This invention relates to a process for producing 1,1,1-trichloroethane by reacting 1,1-dichloroethane with chlorine.
1,1,1-Trichloroethane is commonly produced by the hydrochlorination of vinylidene chloride or the chlorination of 1,1-dichloroethane. The latter has been done by either thermal chlorination or photochlorination. The photochlorination is presently done by irradiating mixtures of 1,1-dichloroethane and chlorine with broad spectrum lamps.
The major problem in such chlorination reactions is the production of by-products, mainly 1,1,2-trichloroethane. Other by-products produced include 1,1,2,2-tetrachloroethane, 1,1,1,2-tetrachloroethane and 1,1,1,2,2-pentachloroethane. In the conventional chlorination reactions, in excess of 30 percent of the 1,1-dichloroethane chlorinated forms these by-products. Mintz, U.S. Pat. No. 3,580,831, teaches that catalytic amounts of iodine improve the selectivity of photochlorination of mono- and 1,1-dichloroethane with actinic light.
In Okado et al., Japanese Pat. No. 55-079,329 (1980), the use of iodine and iodine compounds to improve the selectivity of chlorination of 1,1-dichloroethane is taught. It is further taught that the use of iodine or iodine compounds in liquid phase photochlorination results in especially good selectivity.
Okado et al., German Pat. No. 3,011,689, teaches the use of iodine and iodine compounds as catalysts in vapor phase photochlorination of 1,1-dichloroethane and that these catalysts improve selectivity.

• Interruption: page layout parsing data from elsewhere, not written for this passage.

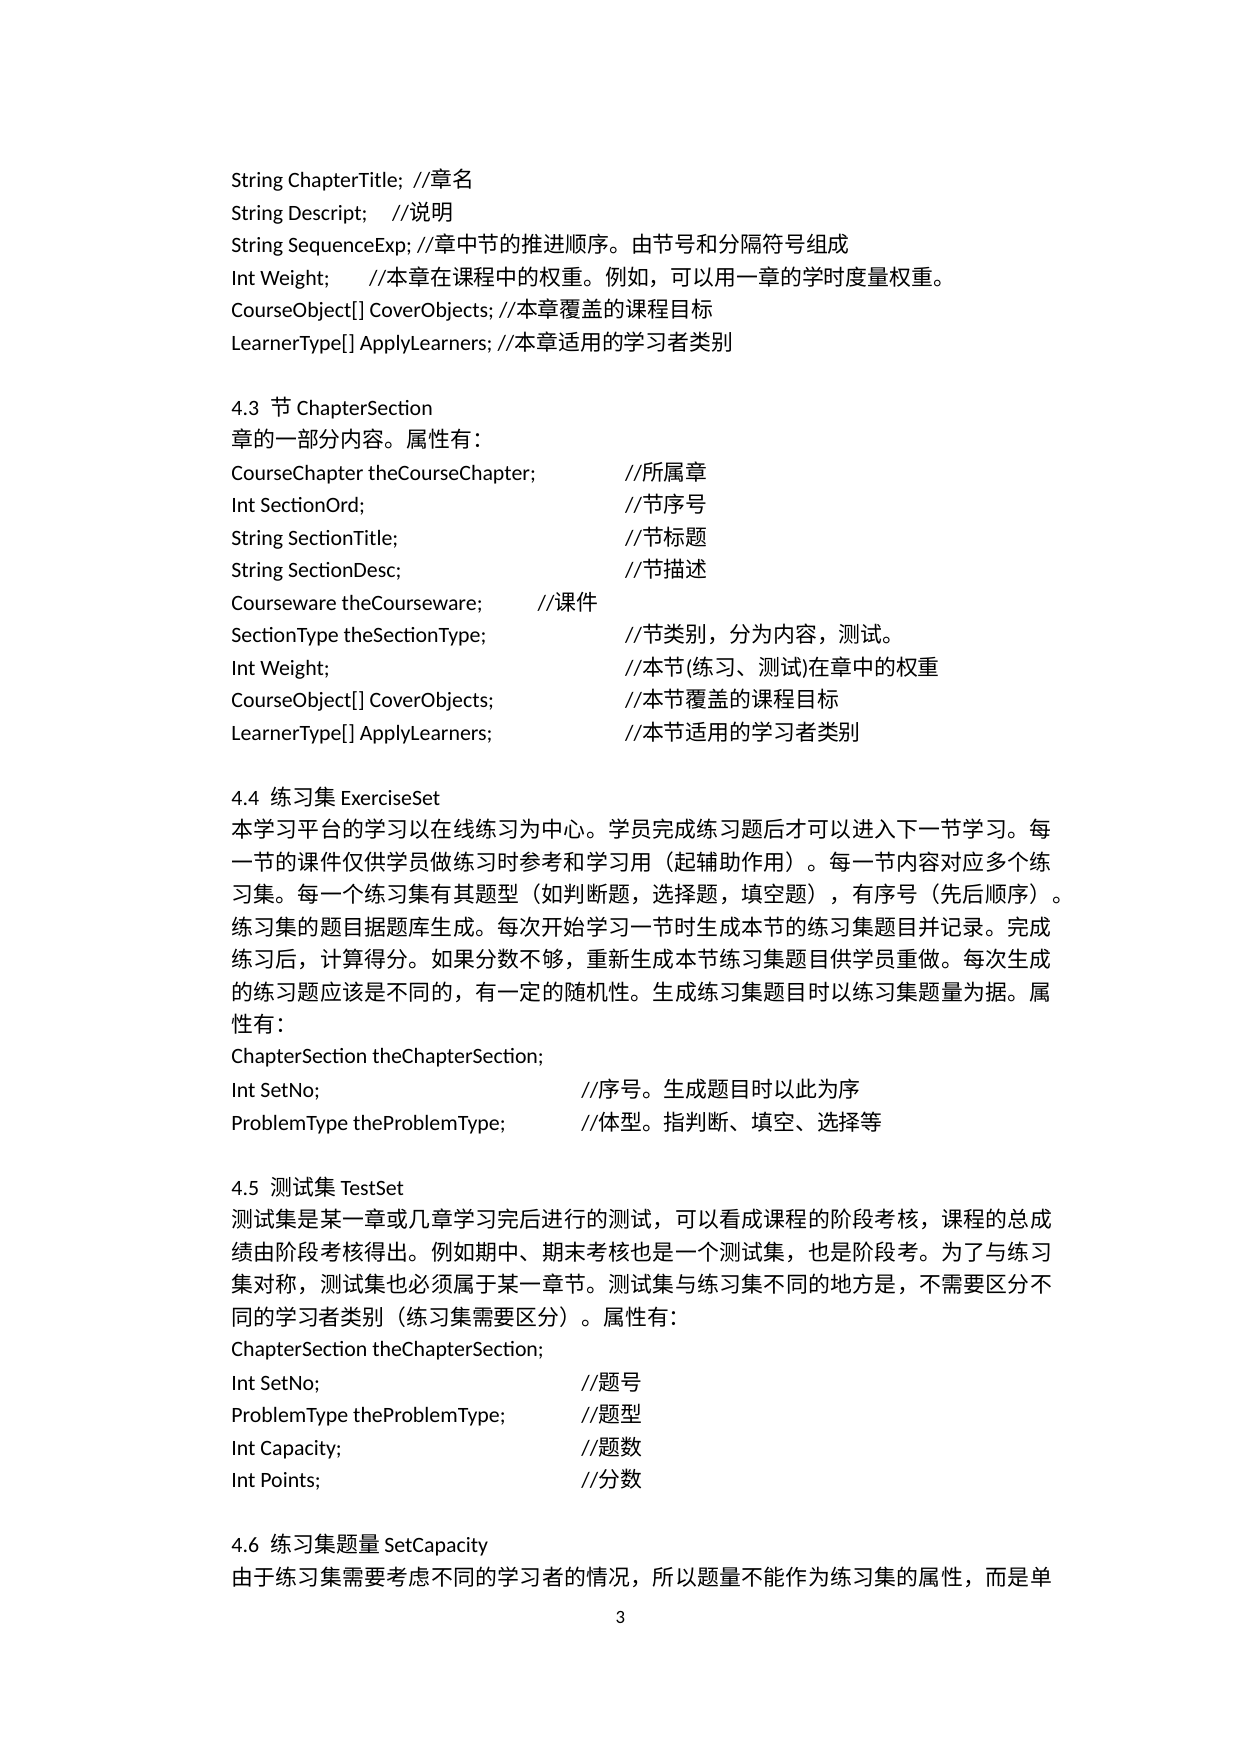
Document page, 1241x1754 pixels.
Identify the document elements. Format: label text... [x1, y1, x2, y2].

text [231, 1559, 1053, 1592]
text CourseObject[] CoverObjects; //本章覆盖的课程目标 [231, 292, 1053, 324]
text CourseChapter theCourseChapter; //所属章 [231, 454, 1053, 487]
text CourseObject[] CoverObjects; //本节覆盖的课程目标 [231, 682, 1053, 714]
text LearnerType[] ApplyLearners; //本节适用的学习者类别 [231, 714, 1053, 747]
list 练习集ExerciseSet [231, 779, 1053, 812]
text ChapterSection theChapterSection; [231, 1332, 1053, 1364]
text String Descript; //说明 [231, 194, 1053, 227]
list 练习集题量SetCapacity [231, 1527, 1053, 1559]
text ProblemType theProblemType; //体型。指判断、填空、选择等 [231, 1104, 1053, 1137]
text LearnerType[] ApplyLearners; //本章适用的学习者类别 [231, 324, 1053, 357]
text 章的一部分内容。属性有： [231, 422, 1053, 454]
list 测试集TestSet [231, 1169, 1053, 1202]
text String SectionDesc; //节描述 [231, 552, 1053, 584]
text Int Capacity; //题数 [231, 1429, 1053, 1462]
text ProblemType theProblemType; //题型 [231, 1397, 1053, 1429]
text String ChapterTitle; //章名 [231, 162, 1053, 194]
text 测试集是某一章或几章学习完后进行的测试，可以看成课程的阶段考核，课程的总成绩由阶段考核得出。例如期中、期末考核也是一个测试集，也是阶段考。为了与练习集对称，测试集也必须属于某一章节。测试集与练习集不同的地方是，不需要区分不同的学习者类别（练习集需要区分）。属性有： [231, 1202, 1053, 1332]
text String SectionTitle; //节标题 [231, 519, 1053, 552]
text String SequenceExp; //章中节的推进顺序。由节号和分隔符号组成 [231, 227, 1053, 259]
list 节ChapterSection [231, 389, 1053, 422]
text Int SetNo; //序号。生成题目时以此为序 [231, 1072, 1053, 1104]
text Int SetNo; //题号 [231, 1364, 1053, 1397]
text Int Weight; //本章在课程中的权重。例如，可以用一章的学时度量权重。 [231, 259, 1053, 292]
text ChapterSection theChapterSection; [231, 1039, 1053, 1072]
text Courseware theCourseware; //课件 [231, 584, 1053, 617]
text SectionType theSectionType; //节类别，分为内容，测试。 [231, 617, 1053, 649]
text Int Weight; //本节(练习、测试)在章中的权重 [231, 649, 1053, 682]
text Int SectionOrd; //节序号 [231, 487, 1053, 519]
text 本学习平台的学习以在线练习为中心。学员完成练习题后才可以进入下一节学习。每一节的课件仅供学员做练习时参考和学习用（起辅助作用）。每一节内容对应多个练习集。每一个练习集有其题型（如判断题，选择题，填空题），有序号（先后顺序）。练习集的题目据题库生成。每次开始学习一节时生成本节的练习集题目并记录。完成练习后，计算得分。如果分数不够，重新生成本节练习集题目供学员重做。每次生成的练习题应该是不同的，有一定的随机性。生成练习集题目时以练习集题量为据。属性有： [231, 812, 1053, 1039]
text Int Points; //分数 [231, 1462, 1053, 1494]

Rideout et al., U.S. Pat. No. 4,301,314, teaches that the addition of between 100 and 600 parts per million of oxygen during the thermal chlorination of 1,1-dichloroethane improves the selectivity of that reaction for 1,1,1-trichloroethane. Rideout et al., U.S. Pat. No. 4,192,823, teaches that the addition of between about 500 to 100,000 parts per million of carbon dioxide during the thermal chlorination of 1,1-dichloroethane improves the selectivity of that reaction for 1,1,1-trichloroethane.